*Consegna 1*.
Puoi riassumere in due frasi la discussione del forum sulla detrazione del 55% per la sostituzione degli infissi?
*Consegna 2*.
Prosegui la discussione del forum sulla detrazione del 55% per gli infissi partendo dopo l'ultimo messaggio riportato.

*Brano da leggere*.
# Forum Argomenti di discussione Manovre fiscali, legge stabilità e Finanziarie  detrazioni 55% sostituzione infissi

## arual745

Quest'anno ho deciso di sostituire gli infissi della camera da letto;mi costeranno 1600 euro iva compresa;che cosa serve per poter usufruire della detrazione del 55%?So solo che occorre pagare con bonifico bancario e che in fattura occorre che sia indicato i mio codice fiscale?Mi pare di aver capito che non occorre più la certificazione di riqualificazione energetica.Potete darmi delle indicazioni precise?

----------


## danilo sciuto

Leggi qua  http://www.commercialistatelematico.....html?doc=2158 
ciao     

> Quest'anno ho deciso di sostituire gli infissi della camera da letto;mi costeranno 1600 euro iva compresa;che cosa serve per poter usufruire della detrazione del 55%?So solo che occorre pagare con bonifico bancario e che in fattura occorre che sia indicato i mio codice fiscale?Mi pare di aver capito che non occorre più la certificazione di riqualificazione energetica.Potete darmi delle indicazioni precise?

----------


## arual745

non riesco ad aprire il documento indicatomi.....nessuno può darmi delle indicazioni?

----------


## nico317

mi aggancio , con un quesito che forse è elementare ma non riesco a trovare nulla in merito :
1) per poter usufruire del beneficio si deve avere la residenza nell'abitazione dove vengono eseguiti i lavori ? 
2) se il soggetto prenderà la residenza e/o domicilio successivamente la fine lavori , può ugualmente benificiare del detrazione del 55%?

*Dati forniti*.
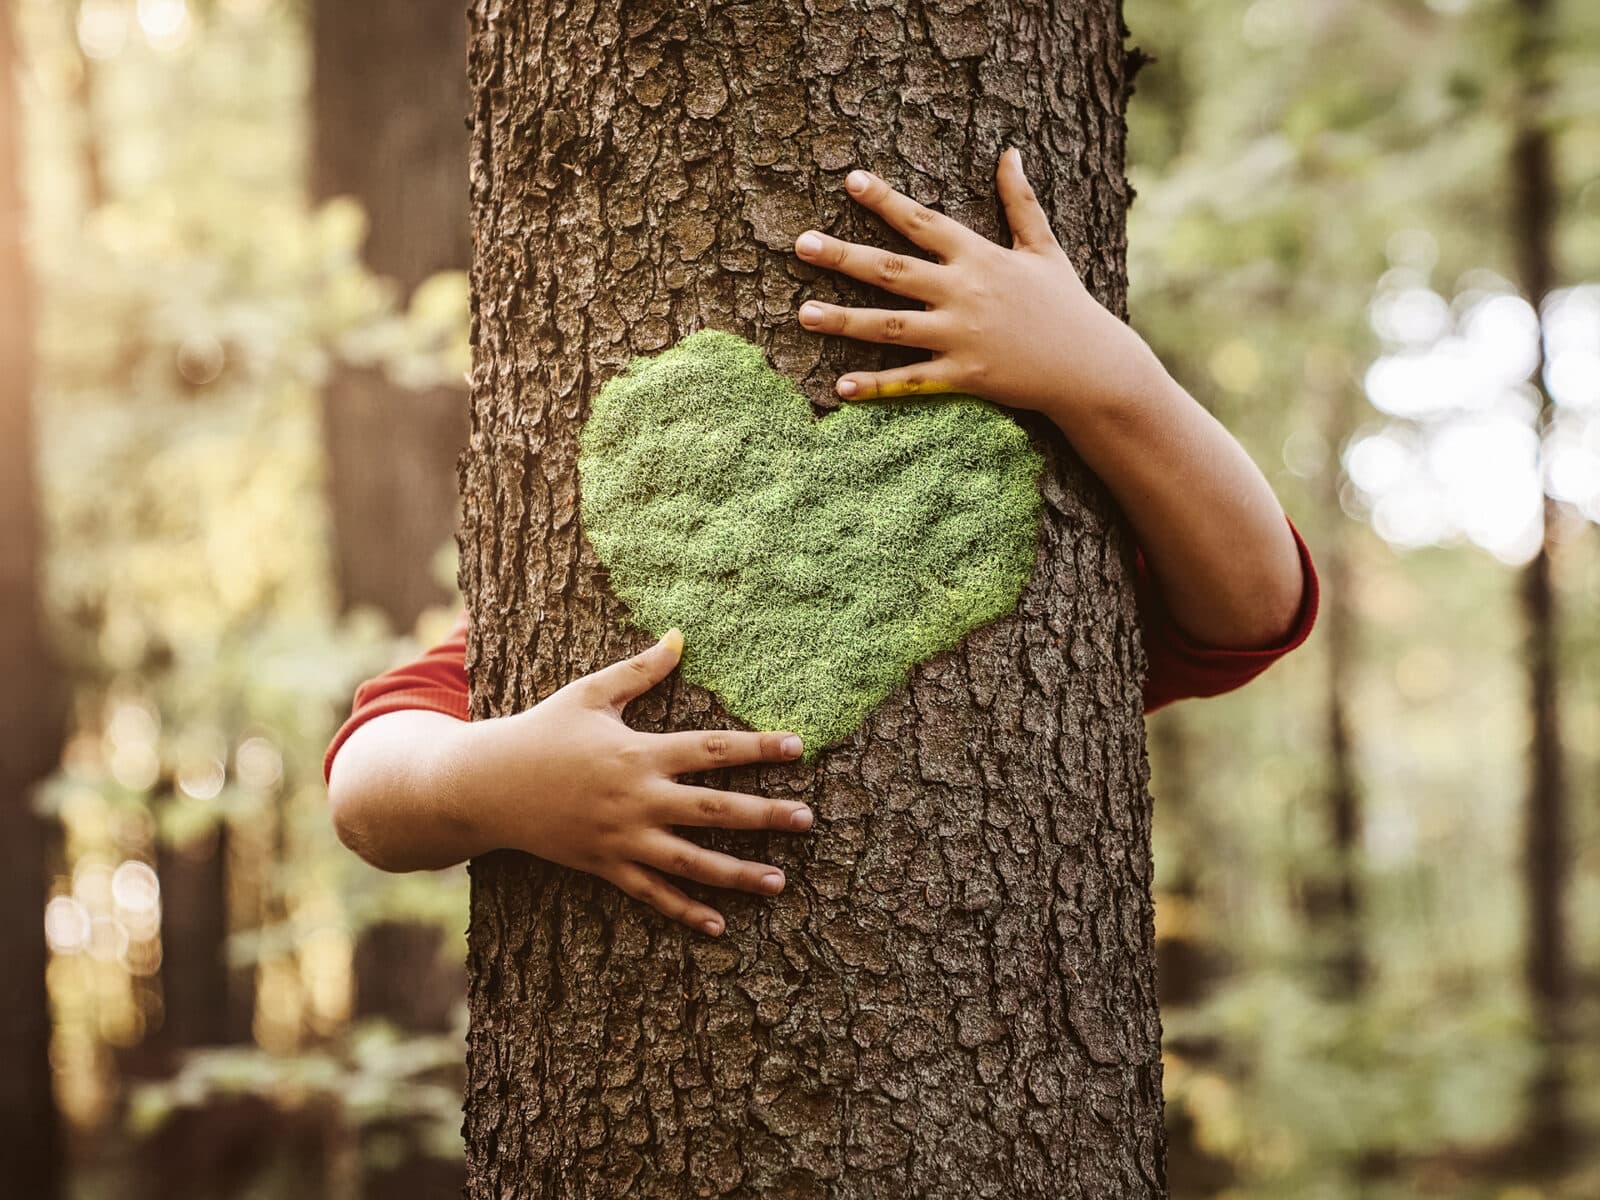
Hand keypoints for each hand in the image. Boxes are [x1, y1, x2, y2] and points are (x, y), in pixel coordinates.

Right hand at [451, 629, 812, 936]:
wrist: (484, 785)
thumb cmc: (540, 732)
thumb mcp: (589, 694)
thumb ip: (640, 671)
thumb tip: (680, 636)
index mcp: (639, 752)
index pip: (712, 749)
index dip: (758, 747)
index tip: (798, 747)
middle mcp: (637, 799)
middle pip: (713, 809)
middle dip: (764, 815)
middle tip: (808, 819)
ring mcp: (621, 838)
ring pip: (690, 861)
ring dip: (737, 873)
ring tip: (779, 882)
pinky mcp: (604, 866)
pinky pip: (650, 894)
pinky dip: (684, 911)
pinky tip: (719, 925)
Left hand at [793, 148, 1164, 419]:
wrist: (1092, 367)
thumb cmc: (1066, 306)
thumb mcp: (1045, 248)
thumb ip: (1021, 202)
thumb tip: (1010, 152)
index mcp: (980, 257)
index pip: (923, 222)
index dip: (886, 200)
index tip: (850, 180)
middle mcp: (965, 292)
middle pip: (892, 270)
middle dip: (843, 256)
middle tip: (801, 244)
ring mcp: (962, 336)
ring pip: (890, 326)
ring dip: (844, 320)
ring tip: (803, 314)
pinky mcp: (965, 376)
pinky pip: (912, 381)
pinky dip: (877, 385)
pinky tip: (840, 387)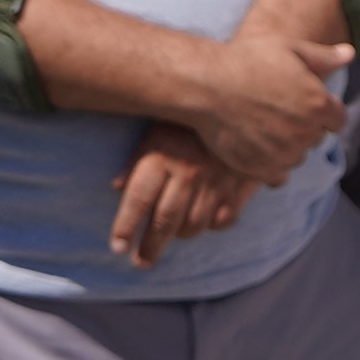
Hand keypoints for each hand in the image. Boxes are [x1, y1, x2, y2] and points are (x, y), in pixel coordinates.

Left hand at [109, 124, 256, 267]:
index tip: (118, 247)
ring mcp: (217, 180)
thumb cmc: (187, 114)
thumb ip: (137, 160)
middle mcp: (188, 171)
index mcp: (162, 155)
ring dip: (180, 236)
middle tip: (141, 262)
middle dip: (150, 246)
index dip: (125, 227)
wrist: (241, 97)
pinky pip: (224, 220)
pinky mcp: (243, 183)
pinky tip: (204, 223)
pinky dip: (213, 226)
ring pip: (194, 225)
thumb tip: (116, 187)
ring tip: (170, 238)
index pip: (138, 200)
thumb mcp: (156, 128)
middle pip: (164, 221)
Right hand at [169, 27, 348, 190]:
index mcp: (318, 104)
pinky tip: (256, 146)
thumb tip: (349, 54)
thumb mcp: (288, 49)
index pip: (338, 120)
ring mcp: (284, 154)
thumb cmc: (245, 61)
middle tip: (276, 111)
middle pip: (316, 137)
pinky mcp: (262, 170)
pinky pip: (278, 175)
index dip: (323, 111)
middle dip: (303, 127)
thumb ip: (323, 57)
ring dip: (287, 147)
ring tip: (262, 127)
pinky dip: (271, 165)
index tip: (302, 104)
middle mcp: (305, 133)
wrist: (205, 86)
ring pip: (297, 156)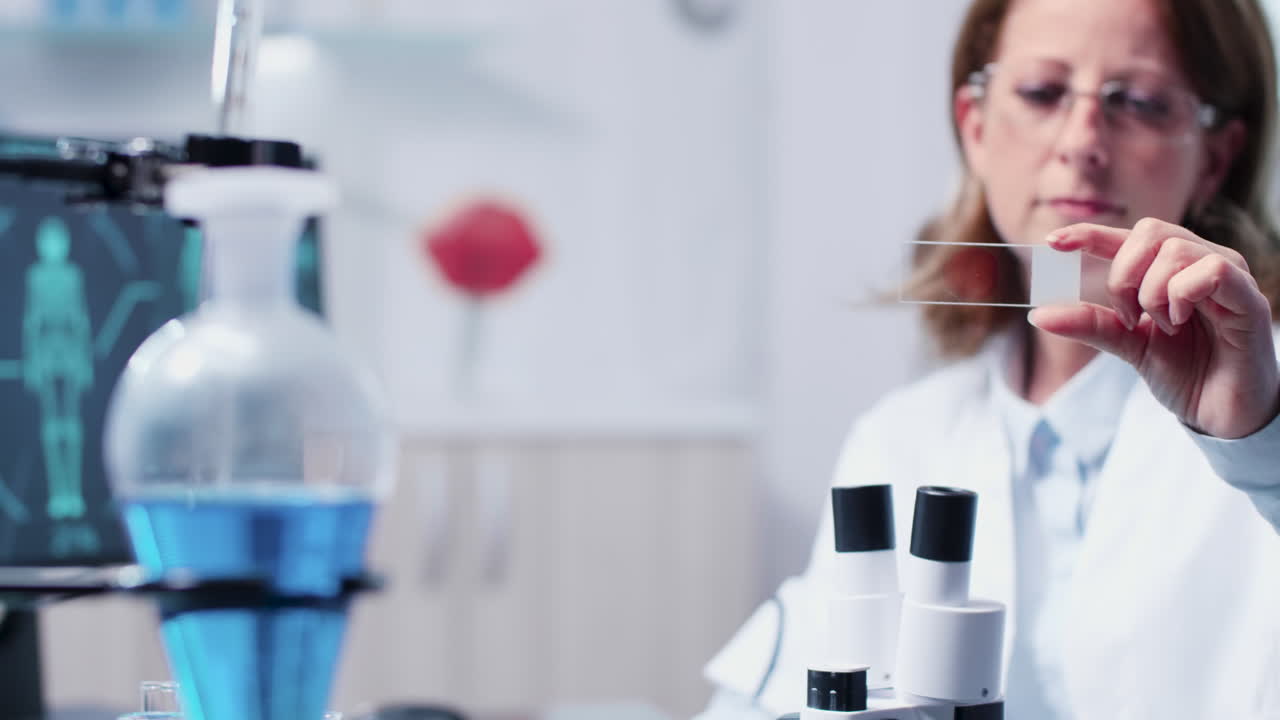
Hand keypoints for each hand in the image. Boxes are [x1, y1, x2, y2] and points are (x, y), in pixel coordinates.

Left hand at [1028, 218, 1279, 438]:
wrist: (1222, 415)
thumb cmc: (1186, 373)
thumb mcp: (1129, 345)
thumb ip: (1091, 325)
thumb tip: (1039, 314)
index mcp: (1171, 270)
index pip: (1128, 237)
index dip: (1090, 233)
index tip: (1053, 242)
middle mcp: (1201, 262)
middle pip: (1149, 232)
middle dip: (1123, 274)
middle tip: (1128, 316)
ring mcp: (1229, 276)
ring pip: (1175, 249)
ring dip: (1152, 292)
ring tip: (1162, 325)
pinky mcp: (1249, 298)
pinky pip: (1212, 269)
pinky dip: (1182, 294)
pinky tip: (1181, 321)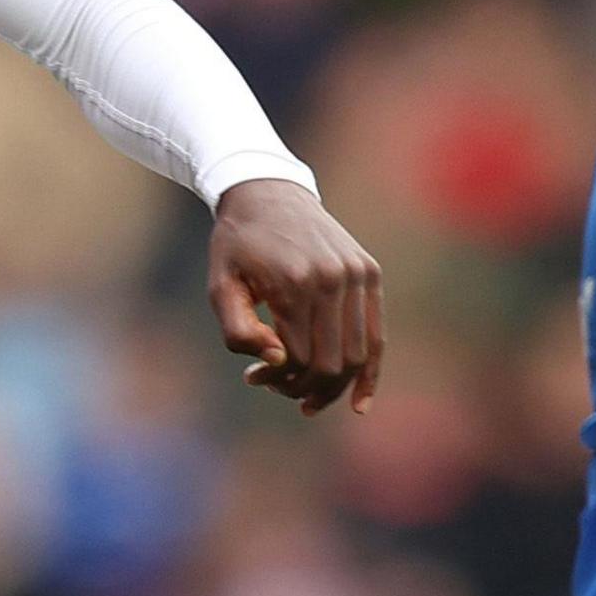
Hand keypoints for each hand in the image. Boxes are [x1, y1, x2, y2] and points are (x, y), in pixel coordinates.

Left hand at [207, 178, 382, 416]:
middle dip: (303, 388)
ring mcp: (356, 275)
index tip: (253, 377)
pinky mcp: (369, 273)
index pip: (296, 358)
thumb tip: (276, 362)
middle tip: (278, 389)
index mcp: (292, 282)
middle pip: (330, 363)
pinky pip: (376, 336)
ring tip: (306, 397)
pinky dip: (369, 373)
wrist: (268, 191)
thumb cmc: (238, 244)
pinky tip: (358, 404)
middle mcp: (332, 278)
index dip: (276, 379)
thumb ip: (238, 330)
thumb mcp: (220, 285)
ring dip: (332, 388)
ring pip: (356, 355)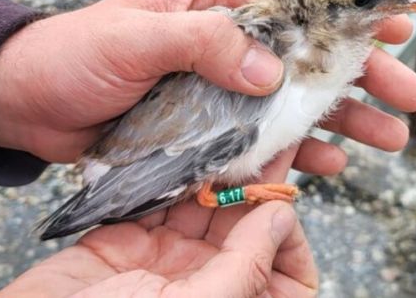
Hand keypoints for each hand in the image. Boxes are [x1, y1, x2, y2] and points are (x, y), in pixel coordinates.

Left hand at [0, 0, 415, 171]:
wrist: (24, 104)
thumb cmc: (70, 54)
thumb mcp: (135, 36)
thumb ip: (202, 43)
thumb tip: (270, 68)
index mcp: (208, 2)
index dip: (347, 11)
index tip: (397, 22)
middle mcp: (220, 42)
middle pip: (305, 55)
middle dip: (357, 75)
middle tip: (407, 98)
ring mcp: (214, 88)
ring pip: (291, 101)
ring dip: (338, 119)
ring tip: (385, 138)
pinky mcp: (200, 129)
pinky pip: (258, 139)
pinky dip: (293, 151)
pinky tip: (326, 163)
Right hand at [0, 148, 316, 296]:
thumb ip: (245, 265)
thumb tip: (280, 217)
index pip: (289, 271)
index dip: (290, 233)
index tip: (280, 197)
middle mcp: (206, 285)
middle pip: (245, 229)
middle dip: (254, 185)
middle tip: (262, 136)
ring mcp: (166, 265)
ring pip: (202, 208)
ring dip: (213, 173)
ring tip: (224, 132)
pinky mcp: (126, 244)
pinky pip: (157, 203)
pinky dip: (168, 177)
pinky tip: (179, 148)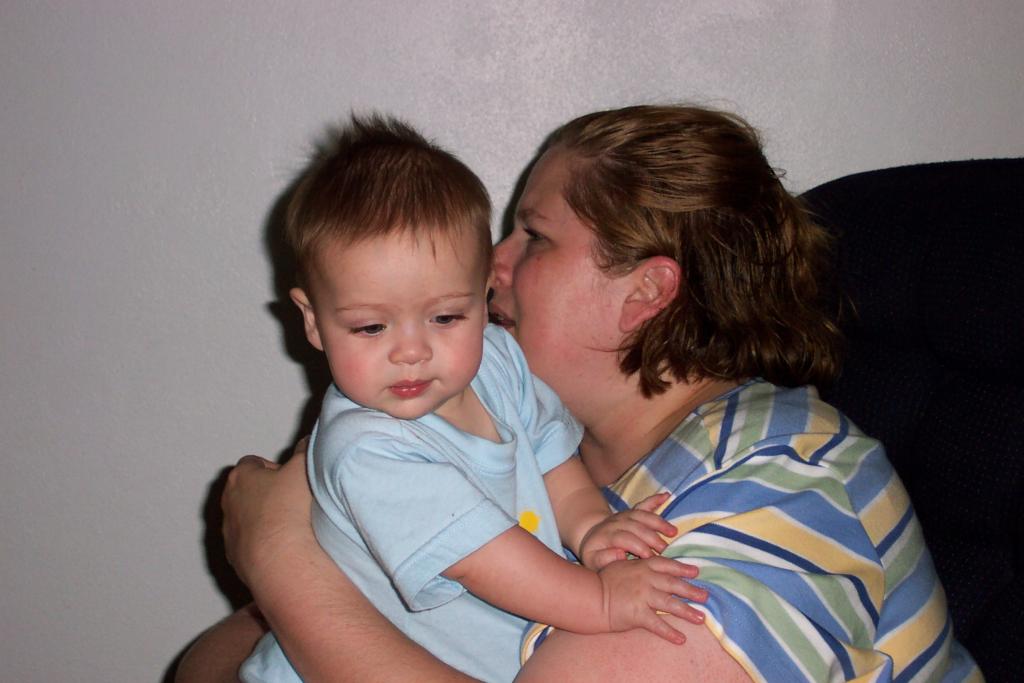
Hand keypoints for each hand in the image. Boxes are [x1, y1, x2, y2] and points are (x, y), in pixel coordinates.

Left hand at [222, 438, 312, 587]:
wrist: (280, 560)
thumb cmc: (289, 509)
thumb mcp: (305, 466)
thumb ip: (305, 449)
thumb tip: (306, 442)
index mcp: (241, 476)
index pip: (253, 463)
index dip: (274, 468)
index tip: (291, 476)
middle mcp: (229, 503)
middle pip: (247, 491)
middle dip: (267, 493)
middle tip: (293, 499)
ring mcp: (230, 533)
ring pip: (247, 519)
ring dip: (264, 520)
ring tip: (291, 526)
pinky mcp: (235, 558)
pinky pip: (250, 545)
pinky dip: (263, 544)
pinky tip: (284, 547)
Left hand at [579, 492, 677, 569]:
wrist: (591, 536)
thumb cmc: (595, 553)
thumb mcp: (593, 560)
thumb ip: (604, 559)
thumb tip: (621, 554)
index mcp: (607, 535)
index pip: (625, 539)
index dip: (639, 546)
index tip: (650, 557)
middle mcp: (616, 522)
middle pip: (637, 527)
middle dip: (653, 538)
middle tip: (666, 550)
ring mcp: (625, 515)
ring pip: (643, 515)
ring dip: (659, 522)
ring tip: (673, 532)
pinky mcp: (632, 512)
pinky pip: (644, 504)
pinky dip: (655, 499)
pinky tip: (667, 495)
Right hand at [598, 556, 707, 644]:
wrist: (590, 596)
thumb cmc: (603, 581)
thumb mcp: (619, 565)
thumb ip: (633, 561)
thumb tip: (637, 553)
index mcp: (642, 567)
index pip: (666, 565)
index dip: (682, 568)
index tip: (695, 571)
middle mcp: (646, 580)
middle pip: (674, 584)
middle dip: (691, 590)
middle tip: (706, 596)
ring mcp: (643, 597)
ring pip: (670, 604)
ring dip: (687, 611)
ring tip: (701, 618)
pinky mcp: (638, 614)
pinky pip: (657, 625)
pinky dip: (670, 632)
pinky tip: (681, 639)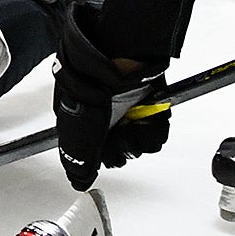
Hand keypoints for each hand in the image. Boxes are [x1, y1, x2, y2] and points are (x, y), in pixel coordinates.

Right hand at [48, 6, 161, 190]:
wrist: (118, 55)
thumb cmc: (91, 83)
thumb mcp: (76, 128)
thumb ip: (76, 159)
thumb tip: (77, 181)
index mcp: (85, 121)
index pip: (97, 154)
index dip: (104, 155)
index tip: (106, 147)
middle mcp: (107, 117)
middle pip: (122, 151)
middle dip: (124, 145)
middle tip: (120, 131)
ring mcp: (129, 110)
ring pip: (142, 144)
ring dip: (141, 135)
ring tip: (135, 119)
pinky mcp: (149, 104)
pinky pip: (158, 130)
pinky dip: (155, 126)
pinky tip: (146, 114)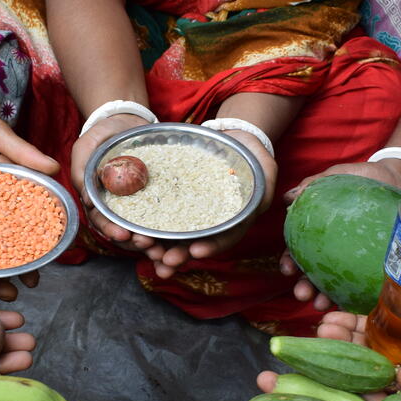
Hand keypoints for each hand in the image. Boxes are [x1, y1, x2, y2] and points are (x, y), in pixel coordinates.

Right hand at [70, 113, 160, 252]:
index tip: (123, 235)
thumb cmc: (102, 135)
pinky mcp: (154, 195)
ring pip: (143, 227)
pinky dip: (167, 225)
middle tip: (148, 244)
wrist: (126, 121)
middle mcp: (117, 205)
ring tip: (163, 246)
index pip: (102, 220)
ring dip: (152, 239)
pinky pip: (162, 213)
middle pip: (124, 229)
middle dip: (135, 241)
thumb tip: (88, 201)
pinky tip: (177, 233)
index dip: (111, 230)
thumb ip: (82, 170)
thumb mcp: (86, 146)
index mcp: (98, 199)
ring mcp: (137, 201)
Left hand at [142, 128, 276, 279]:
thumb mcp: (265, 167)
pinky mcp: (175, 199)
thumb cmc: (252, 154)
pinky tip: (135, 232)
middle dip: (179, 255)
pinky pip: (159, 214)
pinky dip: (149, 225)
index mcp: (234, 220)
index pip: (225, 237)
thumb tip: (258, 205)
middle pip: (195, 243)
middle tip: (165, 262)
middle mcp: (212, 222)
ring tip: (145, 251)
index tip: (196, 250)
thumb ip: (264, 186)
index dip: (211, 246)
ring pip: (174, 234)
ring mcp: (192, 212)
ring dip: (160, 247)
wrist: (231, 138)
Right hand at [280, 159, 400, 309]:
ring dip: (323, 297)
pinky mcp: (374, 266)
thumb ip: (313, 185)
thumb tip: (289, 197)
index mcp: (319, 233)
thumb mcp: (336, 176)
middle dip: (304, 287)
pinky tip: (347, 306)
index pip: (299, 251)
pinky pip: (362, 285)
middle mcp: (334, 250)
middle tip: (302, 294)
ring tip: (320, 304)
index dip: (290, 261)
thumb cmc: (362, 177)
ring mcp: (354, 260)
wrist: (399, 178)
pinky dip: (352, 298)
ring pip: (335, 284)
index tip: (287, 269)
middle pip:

*La tua risposta 1*.
Un utente vuole sostituire gli infissi della camera da letto con una spesa di 1600 euro IVA compresa e chiede cosa serva per la detrazione del 55%. Riceve un link che non riesce ad aprire, e un altro utente si aggiunge chiedendo se occorra la residenza nell'abitazione dei lavori e se la detrazione spetti anche prendendo residenza o domicilio dopo la fine dei lavori.

*La tua risposta 2*.
3)e se lo stesso non è proprietario dell'immobile , però è colui che paga ....
4)se sullo stesso stabile il proprietario ha inoltrato richiesta di beneficio del 36% su lavori diversi da quelli contemplati per il 55%, possono coesistere i due benfici ?
spero di essere stata chiara nelle mie richieste e spero che ci sia qualcuno che possa darmi qualche delucidazione.
grazie mille anticipatamente
Nicoletta

----------


## danilo sciuto

1) No.
2) Sì.
3) Pure.
4) Sì. 
ciao  :Smile:    

> mi aggancio , con un quesito che forse è elementare ma non riesco a trovare nulla in merito :
> 1) per poter usufruire del beneficio si deve avere la residenza nell'abitazione dove vengono eseguiti i lavori ? 
> 2) se il soggetto prenderà la residenza e/o domicilio successivamente la fine lavori , può ugualmente benificiare del detrazione del 55%?
> 3)e se lo stesso non è proprietario dell'immobile , però è colui che paga ....
> 4)se sullo stesso stabile il proprietario ha inoltrato richiesta di beneficio del 36% su lavori diversi da quelli contemplati per il 55%, possono coesistere i due benfici ?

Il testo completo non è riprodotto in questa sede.